__EXTRACTED INFORMATION__.
◆ ◆ ◆ ◆

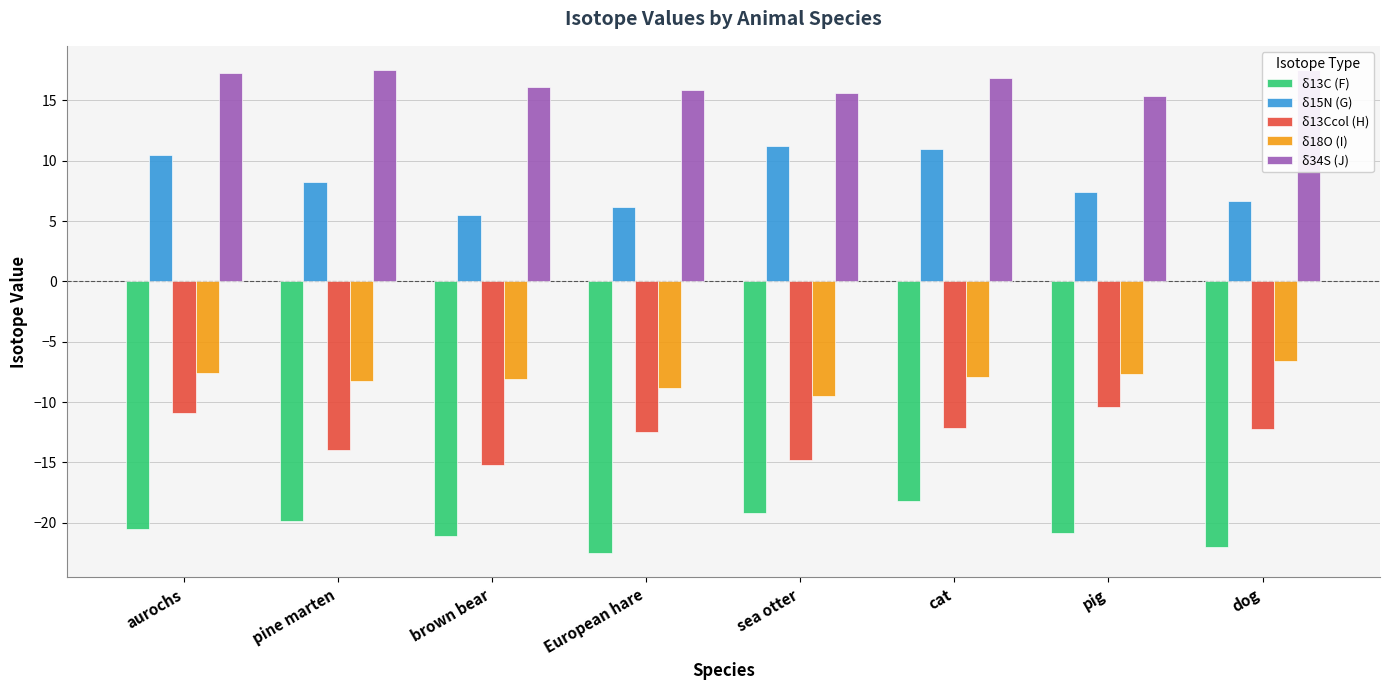

Between European hare and sea otter, which series saw the biggest shift?

δ15N (G)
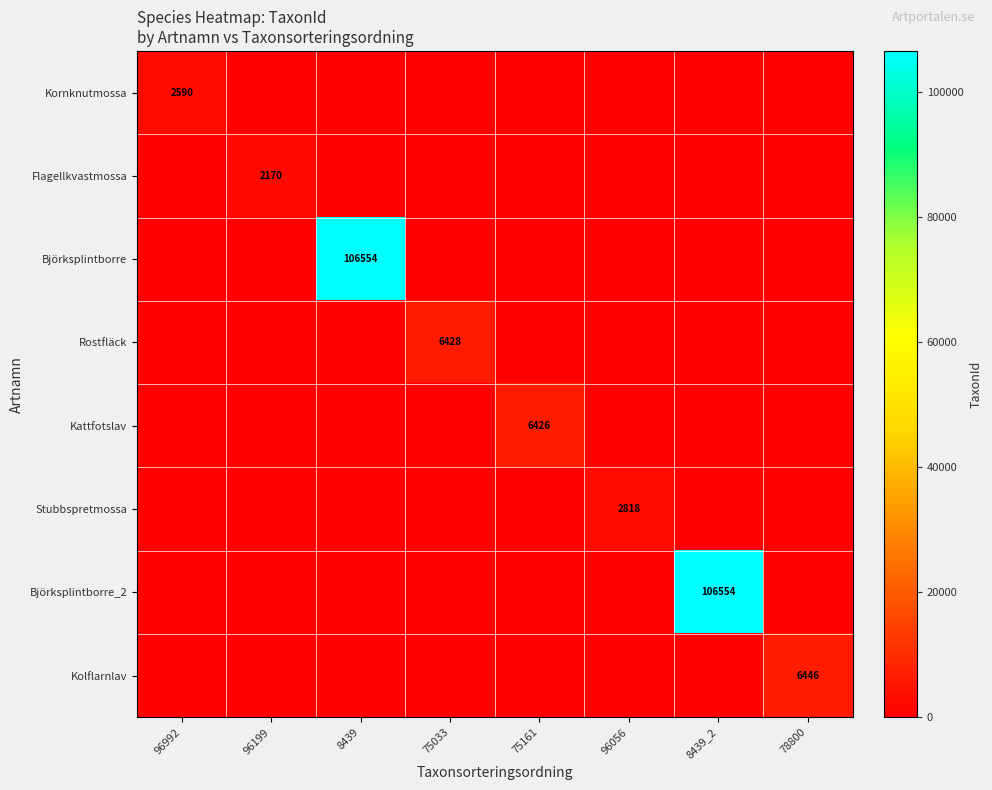

Which category has the lowest value across all series?

96199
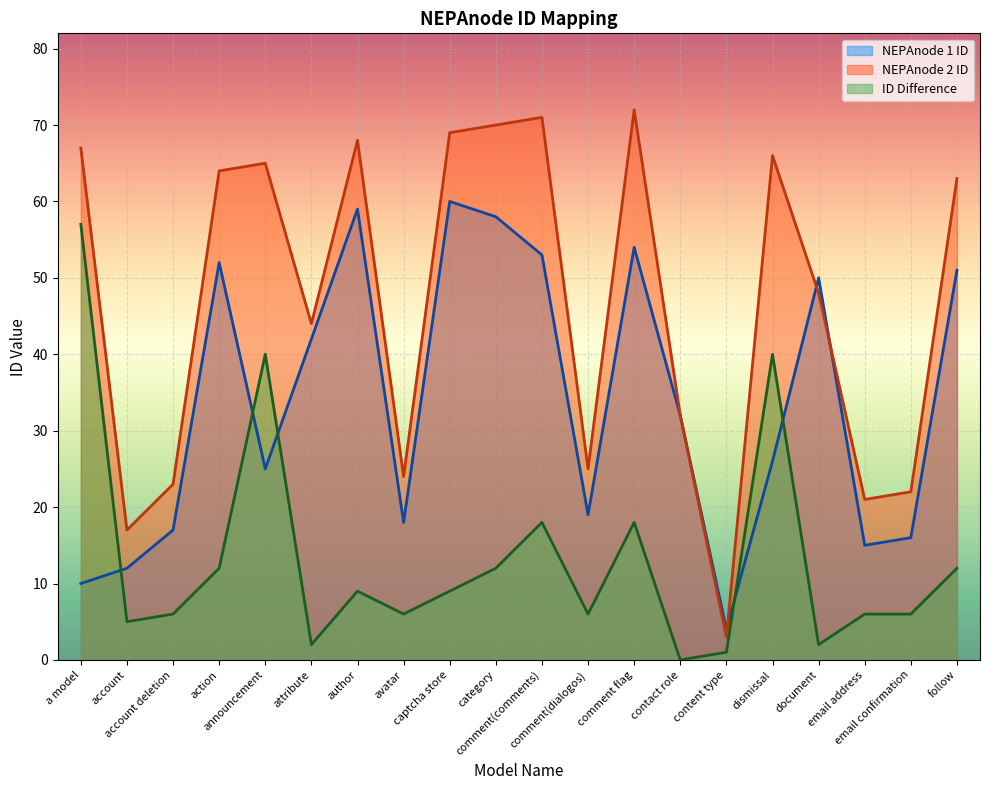

What is the value of the NEPAnode 1 ID point at the 3rd from the left?

17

◆ ◆ ◆ ◆

Copy out every line of text in the entries above word for word, in the same order. Leave out the pictures.

__EXERCISE RESPONSE__.
Between European hare and sea otter, which series saw the biggest shift?

δ15N (G)

Which category has the lowest value across all series?

96199

What is the value of the NEPAnode 1 ID point at the 3rd from the left?

17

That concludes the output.